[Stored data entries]
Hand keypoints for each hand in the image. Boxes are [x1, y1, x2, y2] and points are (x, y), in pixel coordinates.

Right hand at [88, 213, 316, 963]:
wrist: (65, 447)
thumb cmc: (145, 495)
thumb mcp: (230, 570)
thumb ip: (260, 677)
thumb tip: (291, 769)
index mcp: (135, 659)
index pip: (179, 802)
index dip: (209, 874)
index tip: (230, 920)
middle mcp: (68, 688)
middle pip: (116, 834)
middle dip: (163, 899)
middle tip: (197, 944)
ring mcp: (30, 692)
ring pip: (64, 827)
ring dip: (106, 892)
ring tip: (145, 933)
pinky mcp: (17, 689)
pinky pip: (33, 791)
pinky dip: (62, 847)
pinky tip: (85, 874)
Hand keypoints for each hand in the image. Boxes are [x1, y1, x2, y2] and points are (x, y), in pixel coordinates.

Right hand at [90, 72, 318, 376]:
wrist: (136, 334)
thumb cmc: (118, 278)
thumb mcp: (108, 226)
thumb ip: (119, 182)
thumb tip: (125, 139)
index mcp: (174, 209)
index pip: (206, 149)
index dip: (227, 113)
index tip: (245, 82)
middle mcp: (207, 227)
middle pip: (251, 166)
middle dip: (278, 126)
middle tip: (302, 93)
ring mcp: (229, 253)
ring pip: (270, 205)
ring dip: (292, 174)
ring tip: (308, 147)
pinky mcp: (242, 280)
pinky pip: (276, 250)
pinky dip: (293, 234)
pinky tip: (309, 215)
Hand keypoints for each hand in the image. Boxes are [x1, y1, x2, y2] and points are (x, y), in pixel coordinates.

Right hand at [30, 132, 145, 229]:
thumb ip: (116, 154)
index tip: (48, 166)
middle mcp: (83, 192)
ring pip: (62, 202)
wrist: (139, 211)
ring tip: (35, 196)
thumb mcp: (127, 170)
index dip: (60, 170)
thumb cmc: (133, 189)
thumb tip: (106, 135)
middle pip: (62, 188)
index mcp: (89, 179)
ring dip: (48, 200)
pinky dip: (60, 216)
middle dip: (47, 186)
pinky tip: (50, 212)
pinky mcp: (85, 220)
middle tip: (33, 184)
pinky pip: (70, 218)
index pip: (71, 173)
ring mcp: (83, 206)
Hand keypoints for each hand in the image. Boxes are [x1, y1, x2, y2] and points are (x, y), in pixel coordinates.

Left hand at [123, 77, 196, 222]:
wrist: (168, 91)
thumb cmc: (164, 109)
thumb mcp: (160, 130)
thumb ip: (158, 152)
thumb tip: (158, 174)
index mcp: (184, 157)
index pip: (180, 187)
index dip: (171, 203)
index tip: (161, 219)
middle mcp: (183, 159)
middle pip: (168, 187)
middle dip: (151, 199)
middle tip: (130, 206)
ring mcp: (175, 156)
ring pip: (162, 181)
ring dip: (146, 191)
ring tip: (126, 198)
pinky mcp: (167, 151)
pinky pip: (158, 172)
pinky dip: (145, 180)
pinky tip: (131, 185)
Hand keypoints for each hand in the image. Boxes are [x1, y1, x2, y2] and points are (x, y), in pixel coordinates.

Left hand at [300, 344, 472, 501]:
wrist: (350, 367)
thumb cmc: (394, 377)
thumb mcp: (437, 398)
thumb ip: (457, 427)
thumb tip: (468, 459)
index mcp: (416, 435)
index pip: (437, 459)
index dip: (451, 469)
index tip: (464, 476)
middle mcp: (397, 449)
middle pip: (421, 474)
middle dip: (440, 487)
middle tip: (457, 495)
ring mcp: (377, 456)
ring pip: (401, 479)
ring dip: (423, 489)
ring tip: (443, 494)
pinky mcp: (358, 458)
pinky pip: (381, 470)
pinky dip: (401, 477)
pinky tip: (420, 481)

--

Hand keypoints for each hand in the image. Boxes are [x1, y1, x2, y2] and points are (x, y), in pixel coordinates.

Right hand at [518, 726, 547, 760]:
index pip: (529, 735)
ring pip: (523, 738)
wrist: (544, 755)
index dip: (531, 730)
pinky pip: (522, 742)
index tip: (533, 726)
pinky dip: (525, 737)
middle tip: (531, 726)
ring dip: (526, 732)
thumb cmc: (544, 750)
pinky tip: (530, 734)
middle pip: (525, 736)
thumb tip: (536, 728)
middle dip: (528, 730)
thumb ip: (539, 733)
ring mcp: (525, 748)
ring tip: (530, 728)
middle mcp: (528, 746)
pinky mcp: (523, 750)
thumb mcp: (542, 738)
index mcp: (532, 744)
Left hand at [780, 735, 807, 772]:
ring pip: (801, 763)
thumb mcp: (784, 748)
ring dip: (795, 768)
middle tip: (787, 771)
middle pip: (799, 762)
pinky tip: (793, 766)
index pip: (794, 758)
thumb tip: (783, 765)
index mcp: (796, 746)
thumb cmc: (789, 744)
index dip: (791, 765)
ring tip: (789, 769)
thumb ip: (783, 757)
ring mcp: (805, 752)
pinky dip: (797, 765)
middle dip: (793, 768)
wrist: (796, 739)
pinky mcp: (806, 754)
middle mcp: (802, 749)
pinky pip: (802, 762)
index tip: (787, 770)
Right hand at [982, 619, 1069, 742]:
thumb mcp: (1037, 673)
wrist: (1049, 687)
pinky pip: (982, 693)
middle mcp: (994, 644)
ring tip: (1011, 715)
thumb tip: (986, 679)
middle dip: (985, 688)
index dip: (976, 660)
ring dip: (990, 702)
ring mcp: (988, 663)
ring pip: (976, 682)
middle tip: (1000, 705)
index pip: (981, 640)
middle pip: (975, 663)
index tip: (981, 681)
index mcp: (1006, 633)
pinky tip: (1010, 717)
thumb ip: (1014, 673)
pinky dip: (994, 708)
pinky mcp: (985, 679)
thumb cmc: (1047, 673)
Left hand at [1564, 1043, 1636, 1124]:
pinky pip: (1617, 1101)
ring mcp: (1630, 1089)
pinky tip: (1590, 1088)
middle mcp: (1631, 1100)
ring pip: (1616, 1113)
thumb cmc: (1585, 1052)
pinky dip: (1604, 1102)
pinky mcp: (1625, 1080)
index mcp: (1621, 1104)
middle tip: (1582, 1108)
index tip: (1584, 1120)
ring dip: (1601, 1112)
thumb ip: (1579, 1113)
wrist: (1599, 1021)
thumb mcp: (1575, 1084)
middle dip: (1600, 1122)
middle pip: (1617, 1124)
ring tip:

--

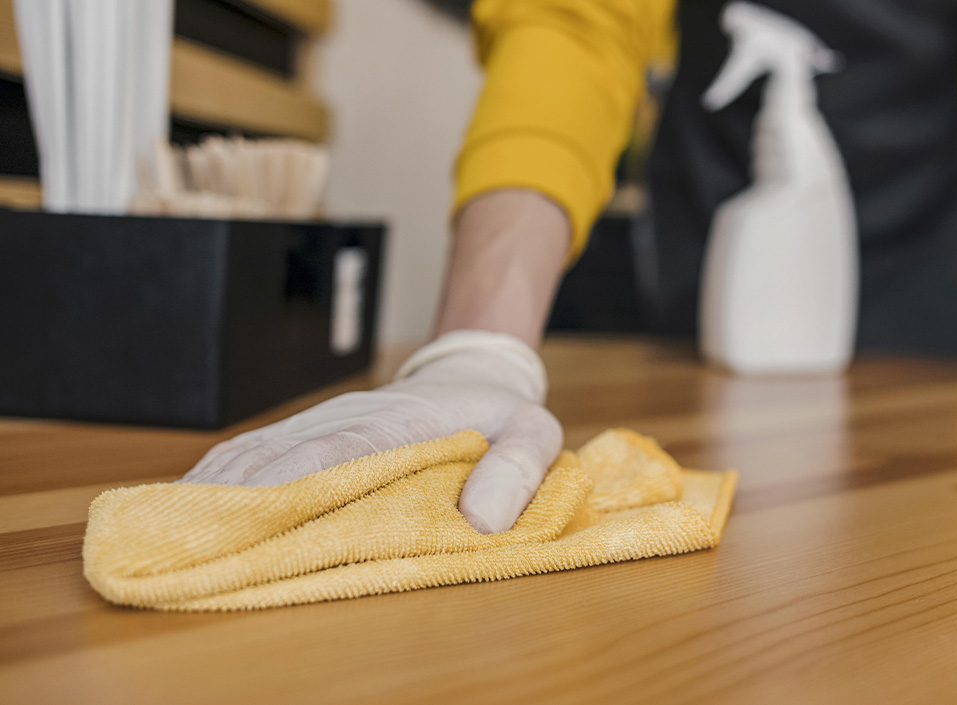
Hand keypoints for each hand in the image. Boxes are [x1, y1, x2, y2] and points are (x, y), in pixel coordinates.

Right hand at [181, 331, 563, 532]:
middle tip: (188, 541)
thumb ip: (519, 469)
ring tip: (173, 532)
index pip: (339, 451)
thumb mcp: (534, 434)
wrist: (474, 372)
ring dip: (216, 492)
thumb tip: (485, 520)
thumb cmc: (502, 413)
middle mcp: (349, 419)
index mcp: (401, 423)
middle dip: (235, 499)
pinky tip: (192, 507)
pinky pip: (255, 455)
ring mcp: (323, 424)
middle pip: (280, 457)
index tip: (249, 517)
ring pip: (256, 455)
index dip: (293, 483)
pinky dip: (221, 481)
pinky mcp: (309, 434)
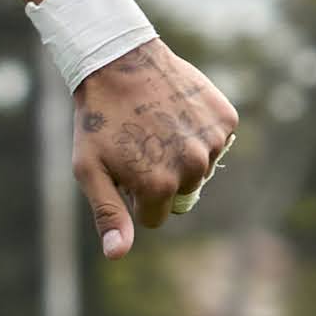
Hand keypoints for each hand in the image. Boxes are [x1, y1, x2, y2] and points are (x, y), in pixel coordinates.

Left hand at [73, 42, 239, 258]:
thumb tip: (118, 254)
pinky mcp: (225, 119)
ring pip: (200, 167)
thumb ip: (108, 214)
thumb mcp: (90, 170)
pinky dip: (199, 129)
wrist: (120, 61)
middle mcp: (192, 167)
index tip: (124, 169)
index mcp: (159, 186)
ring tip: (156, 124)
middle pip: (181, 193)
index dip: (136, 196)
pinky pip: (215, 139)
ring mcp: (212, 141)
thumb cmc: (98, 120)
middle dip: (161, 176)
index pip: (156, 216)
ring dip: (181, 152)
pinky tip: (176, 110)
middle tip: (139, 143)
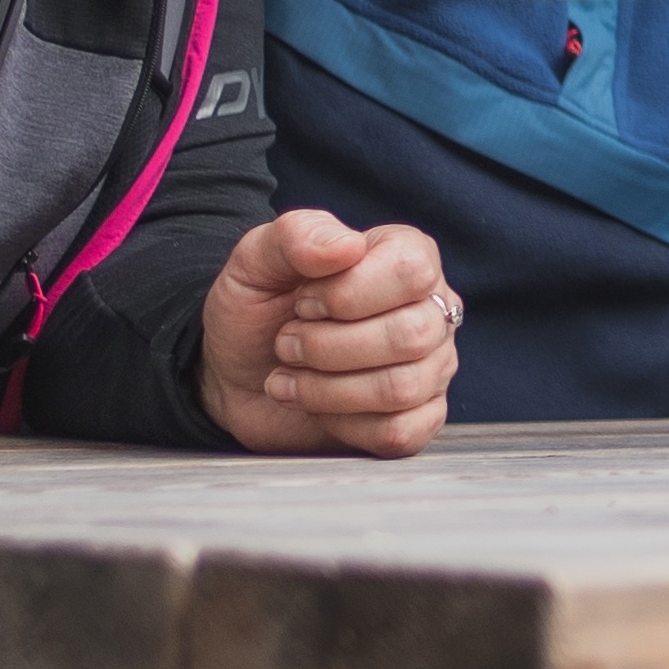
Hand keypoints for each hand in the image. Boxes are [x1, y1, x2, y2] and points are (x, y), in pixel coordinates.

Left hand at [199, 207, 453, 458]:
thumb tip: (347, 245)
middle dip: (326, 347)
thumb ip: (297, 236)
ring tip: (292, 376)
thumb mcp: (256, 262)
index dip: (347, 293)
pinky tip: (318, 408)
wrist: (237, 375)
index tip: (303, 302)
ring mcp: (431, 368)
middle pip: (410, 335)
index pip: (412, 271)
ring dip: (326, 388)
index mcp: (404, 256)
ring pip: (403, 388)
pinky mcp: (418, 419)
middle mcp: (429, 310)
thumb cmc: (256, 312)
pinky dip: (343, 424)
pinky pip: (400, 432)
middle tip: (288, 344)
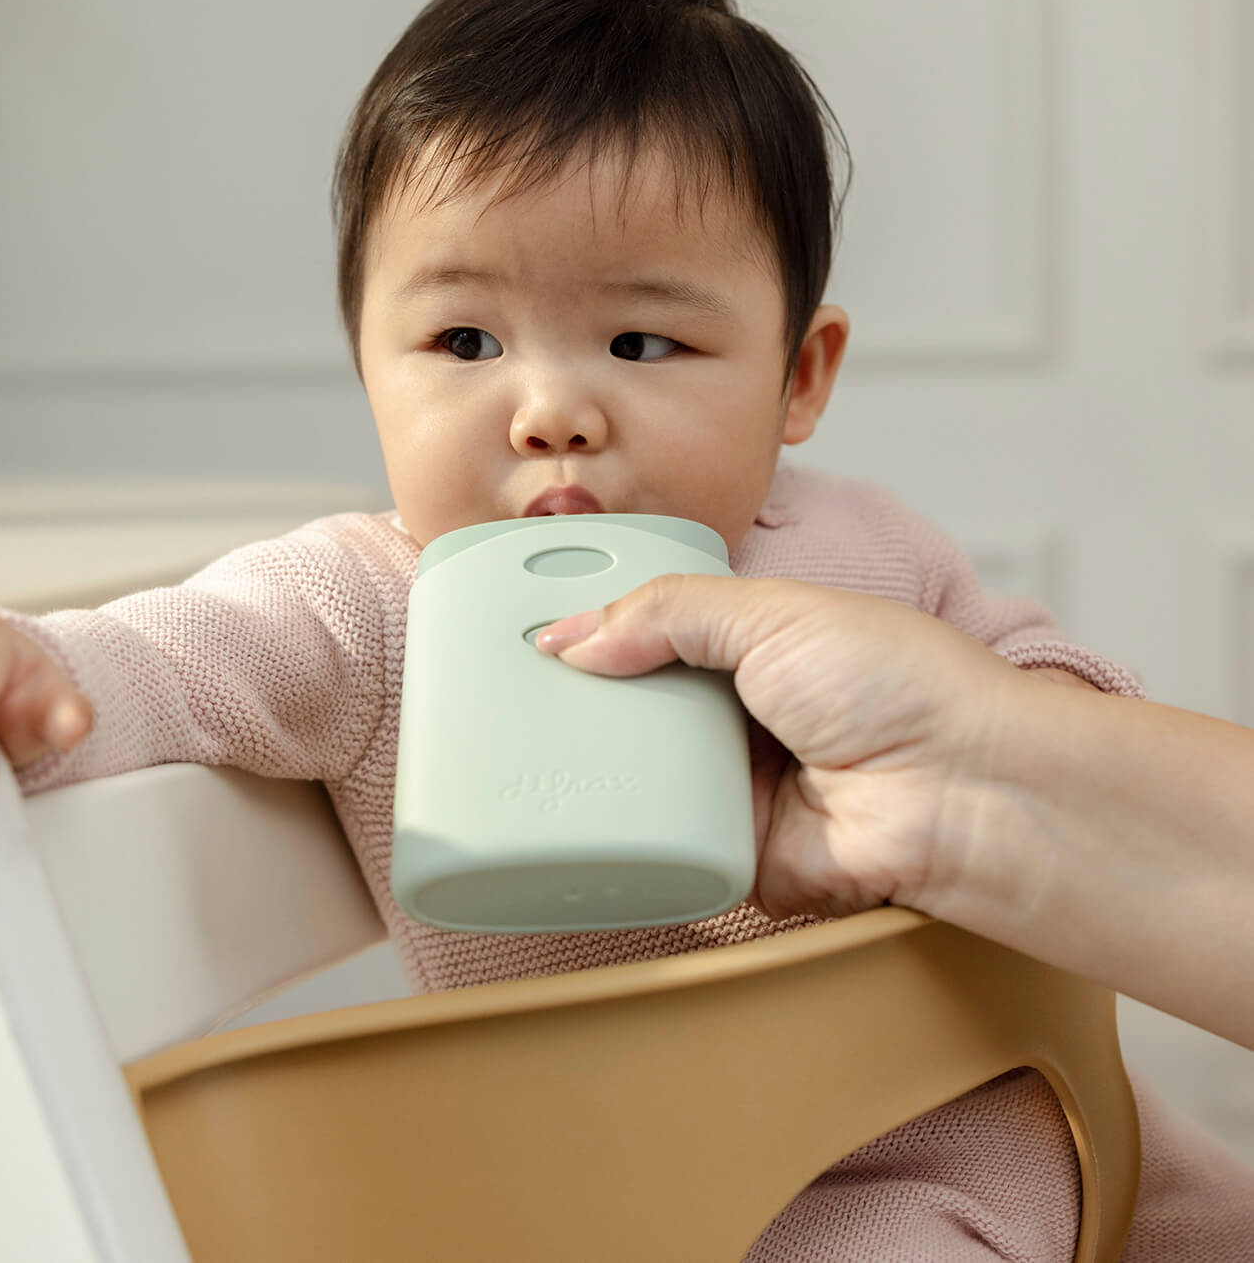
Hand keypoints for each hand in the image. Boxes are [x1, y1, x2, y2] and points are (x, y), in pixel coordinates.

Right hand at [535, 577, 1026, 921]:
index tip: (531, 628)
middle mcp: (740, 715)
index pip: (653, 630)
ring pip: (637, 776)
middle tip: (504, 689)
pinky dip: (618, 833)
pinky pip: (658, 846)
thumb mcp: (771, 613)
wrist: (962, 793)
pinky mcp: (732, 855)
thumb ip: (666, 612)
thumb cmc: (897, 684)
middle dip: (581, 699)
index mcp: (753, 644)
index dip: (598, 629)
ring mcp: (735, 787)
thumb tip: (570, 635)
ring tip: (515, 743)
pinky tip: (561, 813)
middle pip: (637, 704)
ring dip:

[TASK STATEMENT]
Please print the lines above word for word, starting at the one with "middle pip: (280, 457)" and ending at the one with "pinky mcp: (418, 419)", both included, and without any picture.

[WRITTEN RESPONSE]
middle pip: (280, 457)
index tip: (249, 517)
ring pip: (256, 455)
index dip: (293, 483)
pinky dip: (221, 481)
pinky mcp: (309, 434)
Hand keypoints for each hand in the image. Boxes are [x1, y1, x2, y2] and points are (x, y), in pixel coordinates.

Left hand at [73, 42, 239, 258]:
thumb tip: (118, 254)
pinky mcp: (225, 119)
ring pip: (200, 167)
thumb ip: (108, 214)
thumb mcp: (90, 170)
pinky dip: (199, 129)
wrist: (120, 61)
middle mcp: (192, 167)
index tip: (124, 169)
index mcp: (159, 186)
ring tip: (156, 124)
middle pip: (181, 193)
index dip: (136, 196)
pinky pip: (215, 139)
ring mcp: (212, 141)
thumb cmc: (98, 120)
middle dip: (161, 176)
index pip: (156, 216)
ring dip: (181, 152)
pinky tip: (176, 110)
middle tip: (139, 143)
Hand keypoints for each hand in the image. Boxes are [x1, y1, x2, y2] and points are (x, y), in pixel coordinates.

Left hand at [199, 207, 453, 458]:
thumb tip: (347, 245)
middle dip: (326, 347)
thumb ip: (297, 236)
ring tip: (292, 376)
thumb mcp: (256, 262)
index dip: (347, 293)
pinky tip: (318, 408)
wrist: (237, 375)
index tip: (303, 302)
ring mcp: (431, 368)
middle pip: (410, 335)
index pip: (412, 271)
ring dip: (326, 388)
index mcp: (404, 256)
ring pip: (403, 388)
pinky mcp: (418, 419)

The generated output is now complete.